First, you have to remember that the game does not account for miscellaneous support staff (vets, cooks, nurses,...), only for the combat soldiers. So depending on the country that means anywhere from 25% to 50% of RL divisional strength.

The total forces of Germany consist of:

125 infantry divisions (2 inf/art/at). 25 of these are in the Low Countries and France.
52 militia divisions (4 mil). All of them in the west.
20 Arm (arm/2 mot/Spart) all in SU
14 Mot (2 mot/Spart/TD) all in SU
3 Mountain divisions (3 mot)
3 cavalry divisions (all in Poland)
32 garrisons (2 gar/2MP) all in Poland and SU.

I have a total of 1058 brigades.
My current MP: 1123
still in the queu: 12 cavalry divisions (2 cav)
 
In his pre-Barbarossa OOB summary, I counted 162 total divisions, of which 136 were on the Russian front. Assuming an average of about 9,000 men per division, that works out to just over 1.2 million men facing the Russians.

FWIW, one of the more significant changes the Black Ice mod makes is to increase manpower pools and army sizes (and correspondingly reduce the time and cost of producing brigades) to more closely match historical amounts.

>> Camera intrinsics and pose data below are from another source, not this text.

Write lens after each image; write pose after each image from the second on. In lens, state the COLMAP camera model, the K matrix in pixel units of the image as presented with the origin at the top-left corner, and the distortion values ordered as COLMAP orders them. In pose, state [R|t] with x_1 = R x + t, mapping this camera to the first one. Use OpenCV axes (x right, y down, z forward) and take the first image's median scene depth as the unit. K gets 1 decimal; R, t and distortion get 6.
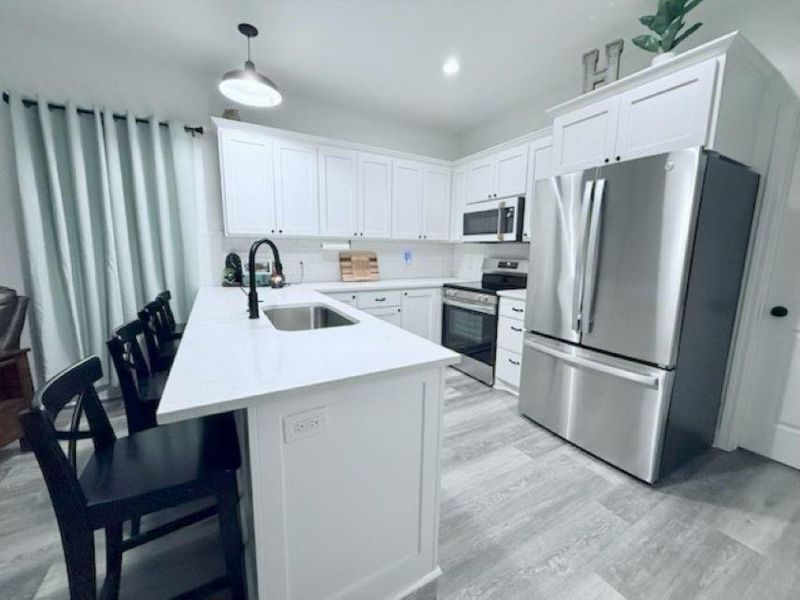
lens RADIAL K [[318.2, 0, 399.2], [0, 318.2, 299.4], [0, 0, 1]] dist [-0.001996, 0.001176]
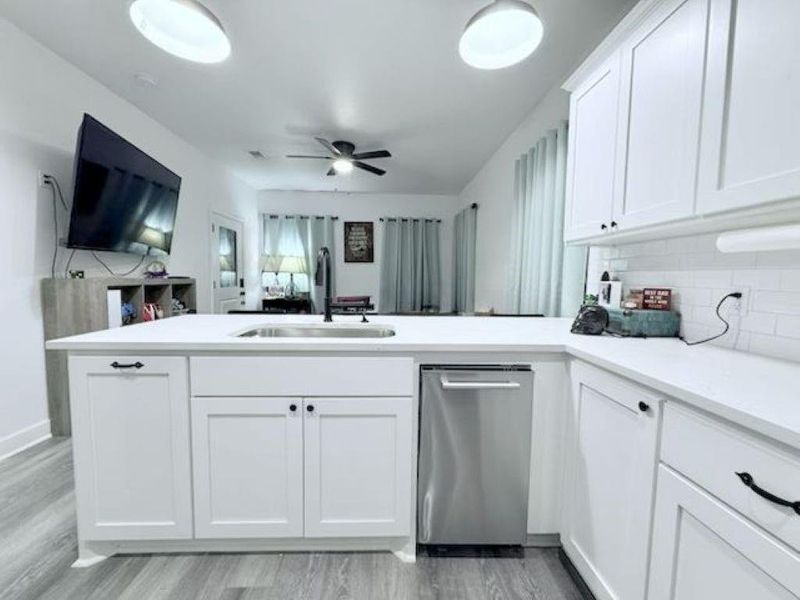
lens RADIAL K [[318.2, 0, 394.4], [0, 318.2, 299.1], [0, 0, 1]] dist [-0.001996, 0.001176]
pose [[-0.465091, 0.044399, -0.884149, 0.203358], [-0.155834, 0.979040, 0.131138, -0.099196], [0.871439, 0.198771, -0.448424, 0.843608]]
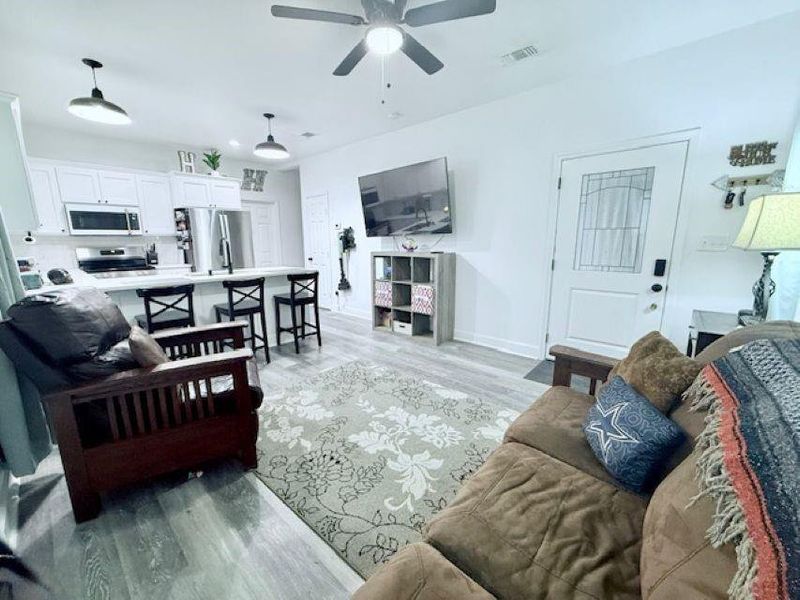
lens RADIAL K [[318.2, 0, 400.6], [0, 318.2, 297.7], [0, 0, 1]] dist [-0.001996, 0.001176]
pose [[-0.330079, -0.183523, 0.925941, -1.452249], [0.148134, 0.958694, 0.242822, -0.072372], [-0.932257, 0.217314, -0.289259, 0.294776]]
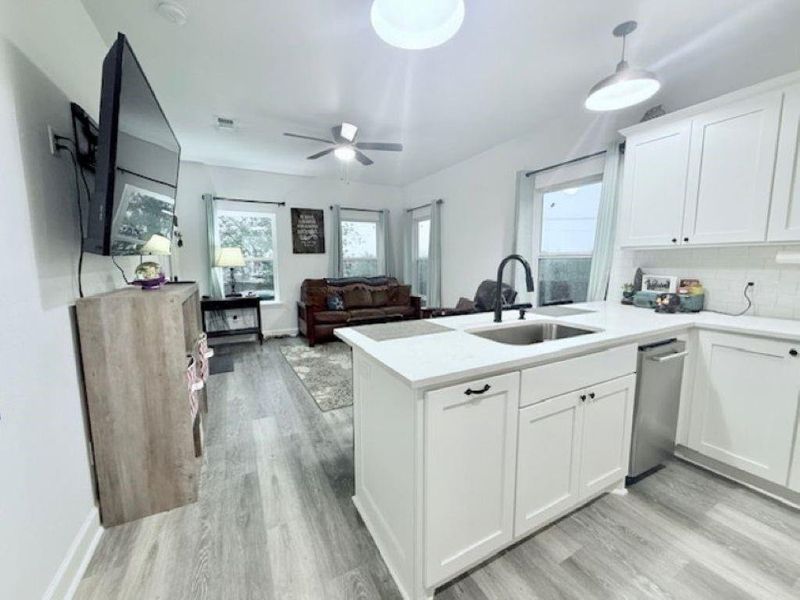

EDIT: Ninja'd by the man himself, and I overlooked the militia and garrisons.
 
Misterbean is right : the unit strength indicated is merely the frontline/fighting strength. It doesn't take into account the whole "tail" behind each Army or in home territory. It might differ a lot depending on the country (full motorized US Army for instance).
As a rule of thumb, you have to double your manpower In-game to get a picture of what it would look like IRL. If you check the historical OoB for 'Barbarossa' in my AAR, you come up with an Ostheer totalizing 1.6-1.8 million men, depending on what you include (reserves, allied troops) or not, i.e. half the strength it has IRL just prior June 22nd.

FYI, a few figures of the Soviet army strength, frontline units only :
June 1941 : 4.7 million
Nov. 1941 : 2.3
Dec. 1941 : 4.2
Nov. 1942 : 6.1
Jan. 1944 : 6.1
June 1944 : 6.5
Jan. 1945 : 6.0
 
Last edited:
Didn't the Soviets change the set-up of their tankdid divisions after '41 because the early divisions didn't have a tail that was long enough, or something? I seem to recall something like that being mentioned in Soviet Storm.
 
Italy just sat there. didn't attack Greece, didn't attack in Africa, didn't help against SU, didn't even help against the British amphib in southern France.
they did NOTHING!!


totally baffled by Italy though. very passive. is that normal?

Make sure you use allied objectives to push them in the right direction.
Italy needs some prodding to get them moving.
 
As Markintepast said, there are a couple of things you can do to influence them. Just remember that your allies have their own strategic AI, which calculates the odds of reaching success, so don't set an objective on impossible targets because the Italian strategic AI won't let the country commit suicide.
 
fair enough, but British troops on their border should have prompted some response surely?
and in north Africa, they advanced to el alamein then started getting pushed back, so I Para dropped on Alexandria and grabbed Cairo to help them out. but they just stopped, turned round and went back to tobruk. leaving me to try and grab the Suez canal on my own. with no supplies.